I can post the one they sent me but I am betting they don't want the public to see that.

Hopefully they have adjusted their pricing since they were awarded a big contract.


----------



## JFMURFY (Sep 16, 2012)

Doberman Properties said:


> I can post the one they sent me but I am betting they don't want the public to see that.
> 
> Hopefully they have adjusted their pricing since they were awarded a big contract.


It's not only a pricing thing... but "hiring" employee's... That tells me that a few indviduals saw a Solicitation on FedBiz Ops, but an offer together, were awarded a contract... NOW they have to perform the Contract, and are saying "What the f**, we better get some people...lol


----------



## JDRM (Apr 16, 2012)

There is a company running around town trying to sub out Sentinel work, I have told them over and over there is not enough money to go around! If you want to work for those prices you will have to do it in house, and be sure to say a prayer at night that you will not be going out of business tommorow.:whistling2:


----------



## GTX63 (Apr 12, 2012)

Doberman Properties said:


> I can post the one they sent me but I am betting they don't want the public to see that.
> 
> Hopefully they have adjusted their pricing since they were awarded a big contract.
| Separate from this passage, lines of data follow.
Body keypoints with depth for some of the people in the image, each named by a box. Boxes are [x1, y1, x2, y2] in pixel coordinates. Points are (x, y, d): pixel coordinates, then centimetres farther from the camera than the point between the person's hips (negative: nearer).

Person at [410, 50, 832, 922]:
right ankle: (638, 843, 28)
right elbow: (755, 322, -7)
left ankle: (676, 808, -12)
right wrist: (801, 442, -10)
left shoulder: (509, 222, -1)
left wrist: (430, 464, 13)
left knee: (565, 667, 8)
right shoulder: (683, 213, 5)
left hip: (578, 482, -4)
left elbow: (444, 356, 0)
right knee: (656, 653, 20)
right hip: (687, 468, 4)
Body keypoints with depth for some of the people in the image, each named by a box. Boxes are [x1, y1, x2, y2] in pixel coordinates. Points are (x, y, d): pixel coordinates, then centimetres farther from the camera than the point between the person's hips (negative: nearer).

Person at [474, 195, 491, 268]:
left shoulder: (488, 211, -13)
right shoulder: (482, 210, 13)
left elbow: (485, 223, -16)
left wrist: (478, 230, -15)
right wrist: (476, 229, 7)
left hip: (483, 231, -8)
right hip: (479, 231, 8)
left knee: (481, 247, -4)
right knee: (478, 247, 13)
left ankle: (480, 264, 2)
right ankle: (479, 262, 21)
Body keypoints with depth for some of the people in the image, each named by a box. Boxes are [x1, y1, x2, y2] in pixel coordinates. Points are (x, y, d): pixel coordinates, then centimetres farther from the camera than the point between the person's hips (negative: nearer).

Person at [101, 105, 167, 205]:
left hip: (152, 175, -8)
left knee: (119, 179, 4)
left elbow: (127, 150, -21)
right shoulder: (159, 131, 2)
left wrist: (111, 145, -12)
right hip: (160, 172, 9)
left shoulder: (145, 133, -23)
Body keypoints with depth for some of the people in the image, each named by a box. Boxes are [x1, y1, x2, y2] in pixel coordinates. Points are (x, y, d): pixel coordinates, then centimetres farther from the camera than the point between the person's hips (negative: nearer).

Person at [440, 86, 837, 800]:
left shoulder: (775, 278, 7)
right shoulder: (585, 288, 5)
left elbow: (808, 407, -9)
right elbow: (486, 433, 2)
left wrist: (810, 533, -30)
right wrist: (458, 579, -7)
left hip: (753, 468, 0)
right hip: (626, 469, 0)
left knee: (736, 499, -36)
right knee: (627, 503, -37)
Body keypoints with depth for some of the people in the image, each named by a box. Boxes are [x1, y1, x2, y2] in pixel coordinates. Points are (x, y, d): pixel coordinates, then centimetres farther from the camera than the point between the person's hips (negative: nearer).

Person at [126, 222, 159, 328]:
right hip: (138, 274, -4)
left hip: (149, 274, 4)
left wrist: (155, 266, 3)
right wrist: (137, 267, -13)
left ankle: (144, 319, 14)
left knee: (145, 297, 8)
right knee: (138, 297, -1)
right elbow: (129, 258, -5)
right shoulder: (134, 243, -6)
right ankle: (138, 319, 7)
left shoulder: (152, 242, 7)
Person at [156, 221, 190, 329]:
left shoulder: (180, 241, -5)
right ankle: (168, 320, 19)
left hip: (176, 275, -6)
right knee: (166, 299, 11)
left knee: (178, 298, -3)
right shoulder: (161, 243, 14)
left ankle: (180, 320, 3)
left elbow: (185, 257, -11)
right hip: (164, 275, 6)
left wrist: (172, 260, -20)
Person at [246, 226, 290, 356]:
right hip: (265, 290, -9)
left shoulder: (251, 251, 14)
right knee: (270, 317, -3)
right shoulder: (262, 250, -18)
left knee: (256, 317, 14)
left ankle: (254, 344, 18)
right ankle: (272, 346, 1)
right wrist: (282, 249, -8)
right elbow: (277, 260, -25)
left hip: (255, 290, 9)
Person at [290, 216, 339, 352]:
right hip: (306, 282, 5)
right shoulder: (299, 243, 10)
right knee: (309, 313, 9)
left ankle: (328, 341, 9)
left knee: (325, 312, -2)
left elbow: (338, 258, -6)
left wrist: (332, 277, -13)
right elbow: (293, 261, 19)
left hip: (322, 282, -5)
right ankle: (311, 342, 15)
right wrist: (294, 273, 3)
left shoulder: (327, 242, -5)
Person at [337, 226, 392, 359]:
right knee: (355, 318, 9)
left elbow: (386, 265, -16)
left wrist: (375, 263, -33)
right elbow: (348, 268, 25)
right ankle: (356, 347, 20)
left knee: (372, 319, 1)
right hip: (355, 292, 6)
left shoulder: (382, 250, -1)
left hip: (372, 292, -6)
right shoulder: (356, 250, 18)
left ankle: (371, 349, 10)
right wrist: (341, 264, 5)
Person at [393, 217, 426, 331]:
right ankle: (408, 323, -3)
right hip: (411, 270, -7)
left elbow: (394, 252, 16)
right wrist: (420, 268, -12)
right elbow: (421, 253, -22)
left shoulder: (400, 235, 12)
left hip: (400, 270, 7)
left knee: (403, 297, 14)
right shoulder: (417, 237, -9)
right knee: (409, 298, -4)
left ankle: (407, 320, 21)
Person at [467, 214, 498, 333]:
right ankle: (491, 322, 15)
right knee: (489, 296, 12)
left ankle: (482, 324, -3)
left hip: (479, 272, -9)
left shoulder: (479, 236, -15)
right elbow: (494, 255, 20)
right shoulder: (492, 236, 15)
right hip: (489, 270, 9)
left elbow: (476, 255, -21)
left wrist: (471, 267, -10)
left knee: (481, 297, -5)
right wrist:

Post the sheet for everyone's benefit. I doubt you solicted them.


----------



## PropPresPro (Apr 12, 2012)

Doberman Properties said:


> I can post the one they sent me but I am betting they don't want the public to see that.
> 
> Hopefully they have adjusted their pricing since they were awarded a big contract.


I think I've seen that one as well. 

For their HUD contracts SFS will have bring their prices way up to at least 'close to' the level of the current HUD service providers, which would still be on the low side.

So what do you think SFS? Are you looking to hire quality vendors to help care for your shiny new contracts, or are you going to hang a left on Craigslist Ave (I hear that is a dead end)? 
Let us know by your pricing.


----------



## P3+ (Aug 16, 2012)

I can't find it, what areas/states were they awarded?


----------



## BRADSConst (Oct 2, 2012)

P3+ said:


> I can't find it, what areas/states were they awarded?


 
• Territory 6S (WA, OR & AK); and 
• Territory 5D (MN, MT, ND, WY)


----------



## mtmtnman (May 1, 2012)

BRADSConst said:


> • Territory 6S (WA, OR & AK); and
> • Territory 5D (MN, MT, ND, WY)



LOL!!! AK, MT, WY!!! Have fun boys!!!!!!! (bet the underbid it to get it and boy that will bite them in the azz on the 3 states i mentioned....)


----------



## thanohano44 (Aug 5, 2012)

There's places in Alaska that's only accessible by plane/helicopter. Whew.


----------



## HollandPPC (Sep 22, 2012)

thanohano44 said:


> There's places in Alaska that's only accessible by plane/helicopter. Whew.


Better go outside and fire up the chopper. Looks like I got some work to do.


----------



## TRIWORK (Aug 23, 2012)

HollandPPC said:


> Better go outside and fire up the chopper. Looks like I got some work to do.




Haha with Sentinel prices you wont be able to afford a gallon of gas in that chopper... maybe a gallon in the sled!!


----------



## GTX63 (Apr 12, 2012)

Trip charges will make up the difference.


----------



## Splinterpicker (Apr 18, 2012)

GTX63 said:


> Trip charges will make up the difference.


No trip charges and These clowns are BOTTOM FEEDERS :stupid:


----------



## thanohano44 (Aug 5, 2012)

HollandPPC said:


> Better go outside and fire up the chopper. Looks like I got some work to do.


How do you do trash outs with helicopters?


----------



## GTX63 (Apr 12, 2012)

And yes, we do charge extra for hazards.


----------